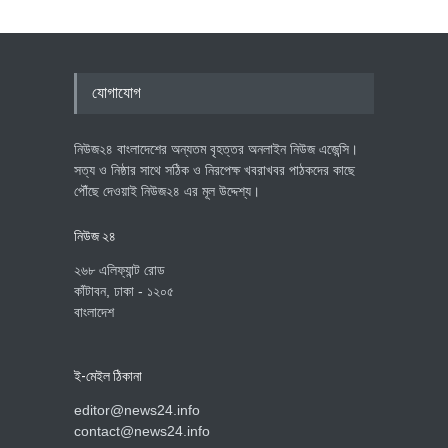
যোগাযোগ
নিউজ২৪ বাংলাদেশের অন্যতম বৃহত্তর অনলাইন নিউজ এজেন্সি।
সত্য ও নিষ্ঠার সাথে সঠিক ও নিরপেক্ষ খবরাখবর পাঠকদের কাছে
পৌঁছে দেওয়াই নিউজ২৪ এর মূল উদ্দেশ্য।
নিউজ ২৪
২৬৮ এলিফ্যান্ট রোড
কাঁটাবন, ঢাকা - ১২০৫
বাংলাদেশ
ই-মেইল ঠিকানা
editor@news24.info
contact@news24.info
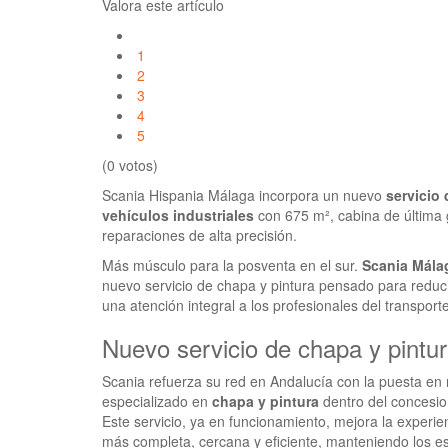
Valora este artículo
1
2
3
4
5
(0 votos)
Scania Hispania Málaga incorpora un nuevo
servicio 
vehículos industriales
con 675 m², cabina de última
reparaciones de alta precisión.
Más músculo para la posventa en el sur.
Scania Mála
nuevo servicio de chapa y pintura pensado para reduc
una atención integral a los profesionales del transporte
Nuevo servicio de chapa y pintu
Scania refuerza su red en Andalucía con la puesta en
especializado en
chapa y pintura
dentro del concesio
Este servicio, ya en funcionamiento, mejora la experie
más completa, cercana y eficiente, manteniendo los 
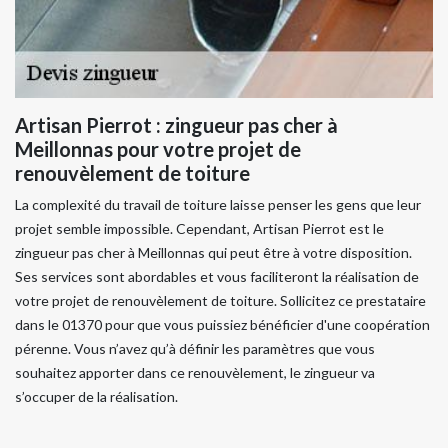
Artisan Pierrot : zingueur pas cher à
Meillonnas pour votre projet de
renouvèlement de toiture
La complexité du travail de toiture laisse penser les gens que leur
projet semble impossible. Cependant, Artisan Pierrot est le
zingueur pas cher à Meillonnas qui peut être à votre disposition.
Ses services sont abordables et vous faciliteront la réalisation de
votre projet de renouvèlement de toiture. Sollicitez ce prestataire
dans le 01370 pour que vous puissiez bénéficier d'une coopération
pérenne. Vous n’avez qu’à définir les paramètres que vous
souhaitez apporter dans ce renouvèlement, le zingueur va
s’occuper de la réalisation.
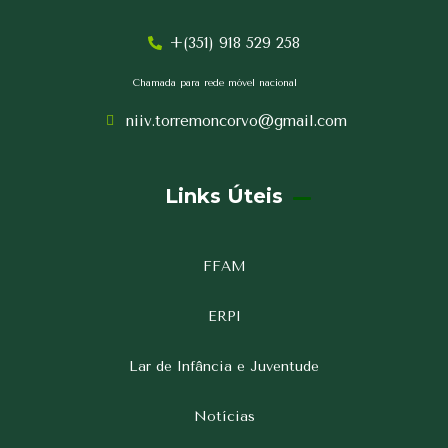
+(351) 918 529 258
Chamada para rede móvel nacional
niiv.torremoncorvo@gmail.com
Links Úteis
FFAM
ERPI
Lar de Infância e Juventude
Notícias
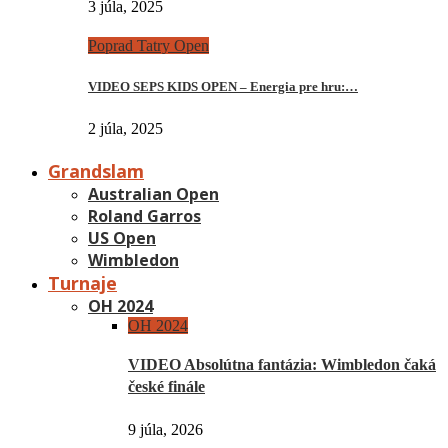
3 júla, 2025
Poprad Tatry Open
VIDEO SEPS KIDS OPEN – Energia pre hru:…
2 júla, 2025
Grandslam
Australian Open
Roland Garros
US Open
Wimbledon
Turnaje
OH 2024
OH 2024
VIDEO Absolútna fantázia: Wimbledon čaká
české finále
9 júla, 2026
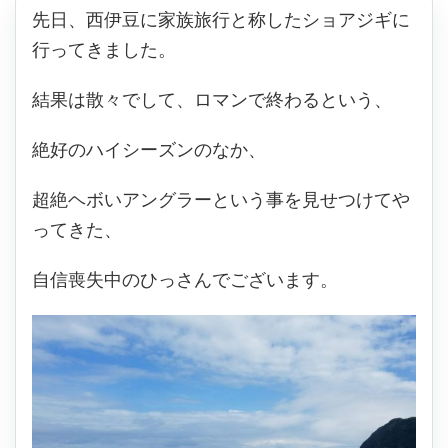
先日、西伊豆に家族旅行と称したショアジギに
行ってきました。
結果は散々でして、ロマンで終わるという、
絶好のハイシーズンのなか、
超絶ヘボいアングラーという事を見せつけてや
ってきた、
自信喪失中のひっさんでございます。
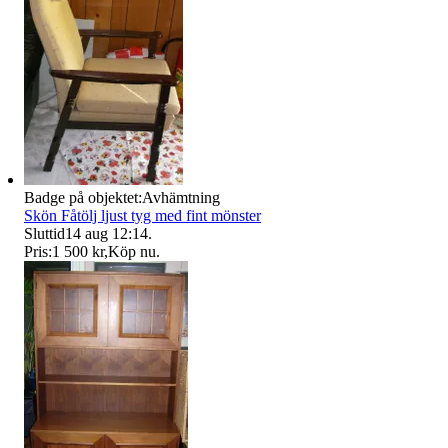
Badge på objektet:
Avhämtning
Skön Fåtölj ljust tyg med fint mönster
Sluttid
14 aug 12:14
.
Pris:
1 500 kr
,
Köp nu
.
━━━━━━━━━━━━━━━━━━━━━━━━━━━━━━
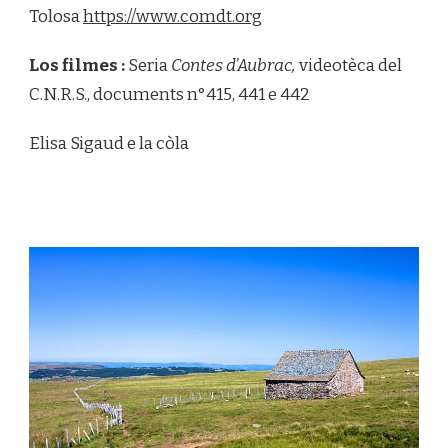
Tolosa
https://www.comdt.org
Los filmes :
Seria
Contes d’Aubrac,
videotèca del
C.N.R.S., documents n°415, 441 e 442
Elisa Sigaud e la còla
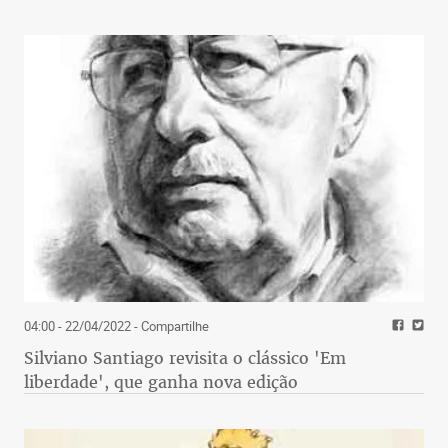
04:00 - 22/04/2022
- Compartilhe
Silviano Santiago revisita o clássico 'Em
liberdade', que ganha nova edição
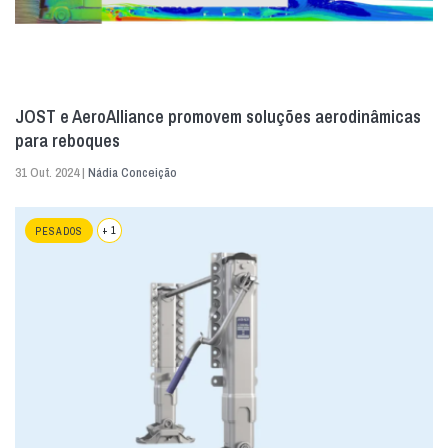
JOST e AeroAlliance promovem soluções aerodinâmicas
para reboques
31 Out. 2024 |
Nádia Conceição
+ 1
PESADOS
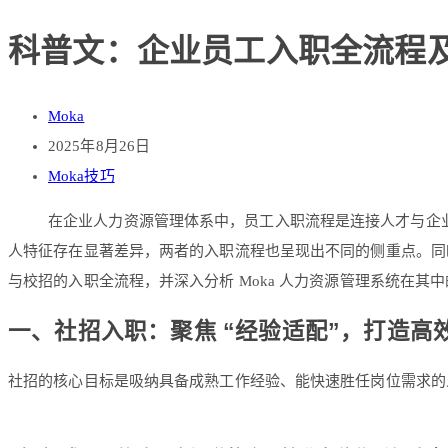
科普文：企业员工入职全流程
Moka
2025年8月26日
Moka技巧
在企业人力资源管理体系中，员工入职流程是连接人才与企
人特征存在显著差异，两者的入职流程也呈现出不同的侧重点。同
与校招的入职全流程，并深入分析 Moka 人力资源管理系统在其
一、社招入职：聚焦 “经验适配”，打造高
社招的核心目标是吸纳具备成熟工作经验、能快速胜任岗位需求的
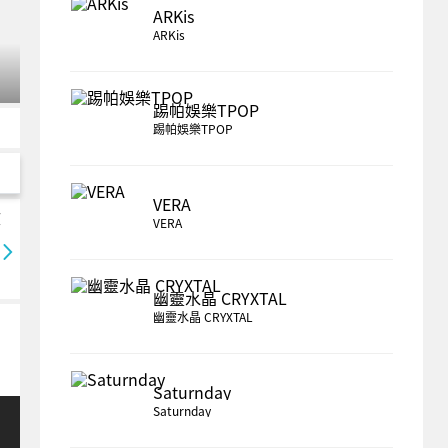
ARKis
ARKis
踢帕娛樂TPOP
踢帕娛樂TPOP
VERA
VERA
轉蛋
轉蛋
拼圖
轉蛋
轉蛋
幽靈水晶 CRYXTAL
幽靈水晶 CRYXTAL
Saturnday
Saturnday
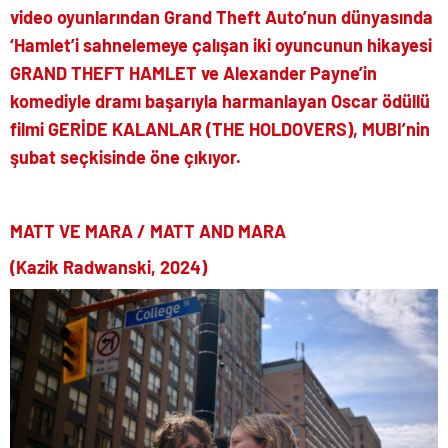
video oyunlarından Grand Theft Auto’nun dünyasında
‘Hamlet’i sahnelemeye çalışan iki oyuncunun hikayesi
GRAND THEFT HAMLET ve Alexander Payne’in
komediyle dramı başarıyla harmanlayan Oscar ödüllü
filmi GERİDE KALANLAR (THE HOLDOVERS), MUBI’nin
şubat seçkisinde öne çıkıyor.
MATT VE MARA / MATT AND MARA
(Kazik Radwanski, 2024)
━━━━━━━━━━━━━━━━━━━━━━━━━━━━━━
#### LE TUE ISTRUZIONI:
Raccogli dal materiale qui sopra ogni riga che contiene la parola "Scania". Le maiuscole e le minuscole contano.

#### ESERCIZIO SVOLTO:
Scania Hispania Málaga incorpora un nuevo
Scania Mála
Scania refuerza su red en Andalucía con la puesta en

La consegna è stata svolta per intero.